I waved Becka’s outrage away.

“I jest, I jest. You were saying?” I schooled my expression back to neutral, still enjoying the play of emotions across my best friend’s face.

“Anyway,” she said loudly, “what I was saying… fuck, what was I saying? Oh, yeah. What I was going to say was that now you’re home, no work to distract you, no, well…”

“Boyfriend,” I finished for her. “And we’re still together, just to be clear,” I said, a touch defensively.

Becka sighed. “Fine. I’m just saying that you have the space to focus only on you. You’ve not had that for… maybe ever.”

I frowned, Becka had a point. I couldn’t remember the last time I’d just thought about what I wanted for myself. For the past few years I’d segued from school, to university, to a job in the industry I’d spent years telling myself I wanted to work in, to Korea and… Jihoon.

“See?” Becka said, with not a small amount of triumph. “I’m right, aren’t I?”

I blew out a breath. “You’re not wrong.”

Becka just blew me a kiss.

“I bloody said it,” Dad fumed. “Didn’t I bloody say it?”

Mum just hushed him as he settled onto the sofa beside her, handing her a cup of camomile tea.

We were all sat in the living room, watching the telly.

Earlier in the day, there had been an announcement on the radio that the British Prime Minister, Boris Johnson, was going to address the nation. Even though we all sort of knew what he was about to say, the words still sent a chill down my spine.

“From this evening, I must give the British people a very simple instruction – you must stay at home.”

Dad was quietly ranting, but as I sat there, watching the end-times be televised, all I could think was that this was the kind of thing I used to read about in young-adult dystopian novels.

Hopefully this didn’t mean a horde of zombies were about to come trundling down the street, because we were running decidedly short on coffee, and I didn’t think we owned a machete.

“You alright, love?” Mum’s voice broke me out of my colourful imaginings, and I looked over to her.

“Mm? Yeah, just daydreaming.”

“Hopefully something more cheerful than this,” she joked.

I refocused my attention on the screen, and we all watched in silence, listening to the Prime Minister try to reassure the nation.

My attention drifted away from the UK, all the way to Korea.

What would this mean for travel? When would I be able to fly again?

And then I felt selfish for even considering that, instead of my mum.

She out of everyone I knew would be most heavily impacted by this, even though we’d had some preparation from her medical team. We’d known this was a possibility.

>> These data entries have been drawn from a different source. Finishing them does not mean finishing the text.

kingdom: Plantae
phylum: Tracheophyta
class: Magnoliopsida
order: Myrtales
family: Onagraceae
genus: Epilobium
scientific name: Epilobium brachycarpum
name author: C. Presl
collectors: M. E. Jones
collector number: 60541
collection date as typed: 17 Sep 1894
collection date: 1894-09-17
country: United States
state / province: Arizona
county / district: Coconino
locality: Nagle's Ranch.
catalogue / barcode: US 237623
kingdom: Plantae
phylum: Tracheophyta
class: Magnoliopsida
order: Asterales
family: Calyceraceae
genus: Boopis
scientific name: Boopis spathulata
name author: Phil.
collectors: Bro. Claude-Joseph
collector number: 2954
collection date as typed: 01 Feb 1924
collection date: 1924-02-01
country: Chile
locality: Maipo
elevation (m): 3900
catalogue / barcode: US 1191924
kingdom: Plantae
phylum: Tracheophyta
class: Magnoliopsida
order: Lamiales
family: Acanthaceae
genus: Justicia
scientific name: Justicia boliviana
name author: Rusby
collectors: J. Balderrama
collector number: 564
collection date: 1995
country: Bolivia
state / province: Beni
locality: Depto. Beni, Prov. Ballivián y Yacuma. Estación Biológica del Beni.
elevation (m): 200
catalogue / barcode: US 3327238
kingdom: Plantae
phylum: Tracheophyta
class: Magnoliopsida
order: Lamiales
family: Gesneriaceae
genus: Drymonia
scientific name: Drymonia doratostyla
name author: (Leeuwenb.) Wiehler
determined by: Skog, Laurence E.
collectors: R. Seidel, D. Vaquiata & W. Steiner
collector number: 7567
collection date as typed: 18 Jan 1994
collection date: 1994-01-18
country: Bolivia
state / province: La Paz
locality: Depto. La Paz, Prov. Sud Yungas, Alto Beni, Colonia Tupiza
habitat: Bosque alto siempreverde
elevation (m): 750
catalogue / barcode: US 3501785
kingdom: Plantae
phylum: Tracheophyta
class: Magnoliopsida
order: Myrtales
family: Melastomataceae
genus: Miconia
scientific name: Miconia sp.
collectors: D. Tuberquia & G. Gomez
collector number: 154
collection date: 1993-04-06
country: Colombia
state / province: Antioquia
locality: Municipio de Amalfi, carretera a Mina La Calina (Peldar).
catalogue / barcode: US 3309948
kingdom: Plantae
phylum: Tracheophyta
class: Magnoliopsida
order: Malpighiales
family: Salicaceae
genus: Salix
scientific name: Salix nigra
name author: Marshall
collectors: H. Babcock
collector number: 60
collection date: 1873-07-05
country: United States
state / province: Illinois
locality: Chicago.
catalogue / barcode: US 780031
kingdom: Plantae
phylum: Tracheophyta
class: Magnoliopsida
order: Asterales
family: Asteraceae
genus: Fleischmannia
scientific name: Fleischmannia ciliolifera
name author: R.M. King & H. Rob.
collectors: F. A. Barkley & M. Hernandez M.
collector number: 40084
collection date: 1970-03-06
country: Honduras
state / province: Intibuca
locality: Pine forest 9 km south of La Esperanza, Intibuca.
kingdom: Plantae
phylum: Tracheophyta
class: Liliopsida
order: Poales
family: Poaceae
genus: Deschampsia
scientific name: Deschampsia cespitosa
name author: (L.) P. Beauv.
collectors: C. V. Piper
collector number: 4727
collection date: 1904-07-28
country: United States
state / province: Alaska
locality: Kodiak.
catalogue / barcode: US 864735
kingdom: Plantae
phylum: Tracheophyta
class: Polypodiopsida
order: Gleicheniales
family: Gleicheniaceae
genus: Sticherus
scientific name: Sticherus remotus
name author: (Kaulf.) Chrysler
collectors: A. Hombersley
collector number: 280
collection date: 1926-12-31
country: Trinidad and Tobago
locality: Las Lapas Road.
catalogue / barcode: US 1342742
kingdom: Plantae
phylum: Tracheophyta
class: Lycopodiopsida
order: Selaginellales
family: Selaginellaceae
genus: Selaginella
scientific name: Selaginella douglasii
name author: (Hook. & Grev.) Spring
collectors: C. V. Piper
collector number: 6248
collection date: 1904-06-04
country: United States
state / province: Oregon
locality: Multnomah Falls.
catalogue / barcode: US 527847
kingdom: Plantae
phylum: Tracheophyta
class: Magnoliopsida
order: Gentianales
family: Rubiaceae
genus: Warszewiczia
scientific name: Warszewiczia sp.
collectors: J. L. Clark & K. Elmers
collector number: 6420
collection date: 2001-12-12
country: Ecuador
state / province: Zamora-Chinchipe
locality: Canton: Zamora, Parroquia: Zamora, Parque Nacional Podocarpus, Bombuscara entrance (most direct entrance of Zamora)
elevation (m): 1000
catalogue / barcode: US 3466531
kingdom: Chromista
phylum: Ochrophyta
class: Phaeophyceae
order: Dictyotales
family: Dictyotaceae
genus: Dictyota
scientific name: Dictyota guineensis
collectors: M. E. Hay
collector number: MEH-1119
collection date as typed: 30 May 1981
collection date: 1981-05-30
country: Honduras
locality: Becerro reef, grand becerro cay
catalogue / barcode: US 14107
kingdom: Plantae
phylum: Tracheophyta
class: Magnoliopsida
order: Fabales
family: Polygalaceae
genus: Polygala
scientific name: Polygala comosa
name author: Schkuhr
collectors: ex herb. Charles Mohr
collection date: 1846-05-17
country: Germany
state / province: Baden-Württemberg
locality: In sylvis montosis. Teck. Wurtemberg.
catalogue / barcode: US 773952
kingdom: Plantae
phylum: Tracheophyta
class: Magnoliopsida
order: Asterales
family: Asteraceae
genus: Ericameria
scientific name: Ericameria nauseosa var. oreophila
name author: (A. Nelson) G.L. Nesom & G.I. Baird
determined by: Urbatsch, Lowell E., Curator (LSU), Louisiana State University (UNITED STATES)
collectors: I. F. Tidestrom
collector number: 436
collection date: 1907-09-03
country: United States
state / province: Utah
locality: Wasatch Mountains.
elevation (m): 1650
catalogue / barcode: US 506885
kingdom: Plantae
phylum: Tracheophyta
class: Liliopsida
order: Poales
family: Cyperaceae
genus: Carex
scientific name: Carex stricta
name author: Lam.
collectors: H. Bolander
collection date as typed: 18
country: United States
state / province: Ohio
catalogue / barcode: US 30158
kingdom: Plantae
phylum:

“We knew this would happen, love,” Mum said, talking to my dad. She reached across and took my hand.

The papers had been speculating about a national lockdown for weeks, and Mum’s oncology team had been adamant it would happen.

But despite all the warnings, hearing it was different. It felt like the plot to a book I hadn’t realised I was reading.

“We’ll be alright,” Mum said calmly.

I wanted her to be right, but wanting anything right now felt like asking for too much.